KI-Systeme bedienen häufig klassische Karrieremodelle und Geschlechterstereotypen. Das passiert sehr subtil und ist durchaus eine Gefahr, wenn Sie Unternehmen familienfreundlich gestalten wollen. Dafür muss ein Bewusstsein geschaffen und die Antworten der KI-Modelle hinterfragt werden. Karriere muss beispielsweise nicht bedeuten, Geschäftsführer zu werden, es können auch Fachkarrieren ein Ziel sein. Auch die Frage „Wer betreut die Kinder?“ wird heute vielfältiger beantwortet als noch vor einigen Jahren.
Andererseits können humanoide Roboter oder KI-Systeme dabei helfen, dass ältere Personen länger in ihrer Häuslichkeit leben können.
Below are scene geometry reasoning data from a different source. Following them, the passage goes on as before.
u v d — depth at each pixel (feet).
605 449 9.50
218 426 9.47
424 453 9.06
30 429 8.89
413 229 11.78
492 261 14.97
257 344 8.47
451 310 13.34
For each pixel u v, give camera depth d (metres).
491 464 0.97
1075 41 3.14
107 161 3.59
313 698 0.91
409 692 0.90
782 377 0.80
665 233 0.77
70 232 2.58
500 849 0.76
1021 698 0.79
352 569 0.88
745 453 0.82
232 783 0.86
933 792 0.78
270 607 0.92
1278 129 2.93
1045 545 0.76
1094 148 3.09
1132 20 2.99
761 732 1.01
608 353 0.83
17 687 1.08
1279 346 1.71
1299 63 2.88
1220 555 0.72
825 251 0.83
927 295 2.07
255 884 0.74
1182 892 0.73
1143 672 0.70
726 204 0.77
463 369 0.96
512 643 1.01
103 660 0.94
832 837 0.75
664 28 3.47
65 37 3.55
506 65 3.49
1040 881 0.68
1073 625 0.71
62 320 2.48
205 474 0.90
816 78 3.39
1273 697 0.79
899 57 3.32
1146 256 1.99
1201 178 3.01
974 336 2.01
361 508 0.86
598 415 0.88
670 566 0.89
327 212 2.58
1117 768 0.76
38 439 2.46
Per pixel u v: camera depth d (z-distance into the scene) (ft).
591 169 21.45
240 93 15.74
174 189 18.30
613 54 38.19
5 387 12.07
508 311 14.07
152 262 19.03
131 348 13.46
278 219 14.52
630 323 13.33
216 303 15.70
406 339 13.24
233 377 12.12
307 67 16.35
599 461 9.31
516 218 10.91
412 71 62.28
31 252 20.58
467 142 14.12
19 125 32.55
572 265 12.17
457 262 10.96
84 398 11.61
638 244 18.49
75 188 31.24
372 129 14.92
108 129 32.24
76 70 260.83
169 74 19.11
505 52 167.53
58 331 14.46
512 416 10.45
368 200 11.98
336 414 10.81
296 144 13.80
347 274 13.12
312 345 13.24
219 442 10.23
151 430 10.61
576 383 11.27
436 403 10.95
Die Sensorik im Smart Home kennt Bewegungsabläufe und kann Alarm schlagen, wenn zu Hause eventuell etwas nicht stimmt. Wichtig ist, dass solche Systeme Überbrückungssysteme sind, wenn beispielsweise der Zug mal wieder Verspätung hat. Sie ersetzen keinesfalls die Nähe und Wärme der Familie.
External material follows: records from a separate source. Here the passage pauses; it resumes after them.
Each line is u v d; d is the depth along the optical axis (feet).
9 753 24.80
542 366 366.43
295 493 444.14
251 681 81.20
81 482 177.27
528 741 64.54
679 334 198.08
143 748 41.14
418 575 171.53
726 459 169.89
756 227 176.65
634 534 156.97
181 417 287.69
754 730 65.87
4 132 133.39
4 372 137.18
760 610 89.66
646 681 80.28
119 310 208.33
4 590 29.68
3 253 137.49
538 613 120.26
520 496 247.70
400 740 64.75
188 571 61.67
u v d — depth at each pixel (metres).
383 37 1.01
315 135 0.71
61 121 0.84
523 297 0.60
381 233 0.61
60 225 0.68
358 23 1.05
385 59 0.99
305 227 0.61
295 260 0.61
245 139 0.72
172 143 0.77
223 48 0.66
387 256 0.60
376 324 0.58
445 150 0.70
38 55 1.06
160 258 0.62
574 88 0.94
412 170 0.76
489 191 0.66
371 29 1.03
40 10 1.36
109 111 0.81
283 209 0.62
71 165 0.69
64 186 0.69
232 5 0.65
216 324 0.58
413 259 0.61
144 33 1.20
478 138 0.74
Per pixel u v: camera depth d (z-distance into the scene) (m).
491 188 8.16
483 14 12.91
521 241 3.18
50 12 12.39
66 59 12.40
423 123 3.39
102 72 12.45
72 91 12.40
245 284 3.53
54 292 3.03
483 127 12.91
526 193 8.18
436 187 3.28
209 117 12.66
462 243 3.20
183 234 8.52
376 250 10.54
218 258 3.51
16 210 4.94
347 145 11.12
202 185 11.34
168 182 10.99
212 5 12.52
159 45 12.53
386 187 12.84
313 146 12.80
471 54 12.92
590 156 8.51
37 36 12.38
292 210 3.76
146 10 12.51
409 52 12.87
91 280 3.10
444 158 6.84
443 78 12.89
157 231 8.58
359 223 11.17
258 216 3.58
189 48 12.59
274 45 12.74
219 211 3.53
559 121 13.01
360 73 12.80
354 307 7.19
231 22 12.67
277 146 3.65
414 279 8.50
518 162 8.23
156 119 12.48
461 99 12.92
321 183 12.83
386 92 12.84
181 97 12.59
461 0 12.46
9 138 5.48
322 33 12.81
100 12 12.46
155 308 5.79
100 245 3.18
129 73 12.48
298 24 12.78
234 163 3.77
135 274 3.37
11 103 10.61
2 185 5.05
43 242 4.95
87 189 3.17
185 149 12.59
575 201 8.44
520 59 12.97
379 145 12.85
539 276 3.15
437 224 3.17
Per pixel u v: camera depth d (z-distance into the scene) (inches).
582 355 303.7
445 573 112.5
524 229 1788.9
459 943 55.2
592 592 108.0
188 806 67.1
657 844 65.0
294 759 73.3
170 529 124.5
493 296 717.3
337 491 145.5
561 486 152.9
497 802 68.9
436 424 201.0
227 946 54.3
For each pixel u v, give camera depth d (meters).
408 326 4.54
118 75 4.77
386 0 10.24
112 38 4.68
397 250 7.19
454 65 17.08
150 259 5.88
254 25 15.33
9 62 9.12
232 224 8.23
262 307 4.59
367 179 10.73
Wie sieht es in Ihrem eigenen Arbeitsumfeld aus, können Sie Beruf und Familienfreundlichkeit so vereinbaren, wie Sie sich es wünschen?
Ich denke schon, dass ich das gut kann. Allerdings bin ich als Hochschullehrer auch privilegiert. Gut ist, dass die Hochschule darauf setzt, den Frauenanteil zu erhöhen, insbesondere in den technischen Fächern. Die HSBI ist seit 2011 zertifizierte familiengerechte Hochschule. Zu den zahlreichen Angeboten gehören unter anderem die betriebseigene Kindertagesstätte „EffHa“ in Bielefeld. Zusätzlich wurde eine kostenlose Randstundenbetreuung eingerichtet. Auch die Ferienbetreuung in den Oster- und Herbstferien wird für Kinder von Studierenden und Beschäftigten der HSBI finanziert und organisiert.
Was würden Sie verändern?
Das jetzige Angebot ist weniger stark an kleinere Unternehmen adressiert. Auch die Forschung muss sich mehr Gedanken dazu machen, wie wir kleinere Unternehmen unterstützen können, noch familienfreundlicher zu werden. Eine mögliche Lösung wäre es, Netzwerke aufzubauen, um Redundanzen zu schaffen, mit denen auf Ausfälle kurzfristig reagiert werden kann. Warum sollte nicht eine Mitarbeiterin oder ein Mitarbeiter aus einem anderen Unternehmen einspringen, wenn jemand ausfällt? Es gibt keine Patentlösung, aber auch kleine Unternehmen müssen ihre Arbeitgeberattraktivität steigern. In der öffentlichen Diskussion fallen sie bislang leider häufig hinten runter.
Heiko Stoll
Zur Person
Prof. Dr. Thomas Süße lehrt und forscht seit 2019 am Campus Gütersloh der Hochschule Bielefeld. Der 41-Jährige vertritt am Fachbereich Ingenieurwissenschaften und Mathematik das Lehrgebiet Personal und Organisation. Süße, Vater von vier Kindern im Alter von sechs bis 15 Jahren, lebt mit seiner Familie in Essen. Er hat zunächst ein duales Studium in Wirtschaftsinformatik absolviert und sich während seiner Tätigkeit, unter anderem für den indischen Tata Konzern, im Zuge der Organisationstransformation immer stärker mit Management- und Personalthemen beschäftigt. Promoviert hat Süße über das Thema „Neue Formen des Organisierens“ und ist der Frage nachgegangen, wie der Weg vom klassischen Maschinenbauer zum Lösungsanbieter gelingen kann. Er ist außerdem Jurymitglied beim Wettbewerb „Mitarbeitende.gewinnen“, der jährlich von „pro Wirtschaft GT“ ausgerichtet wird.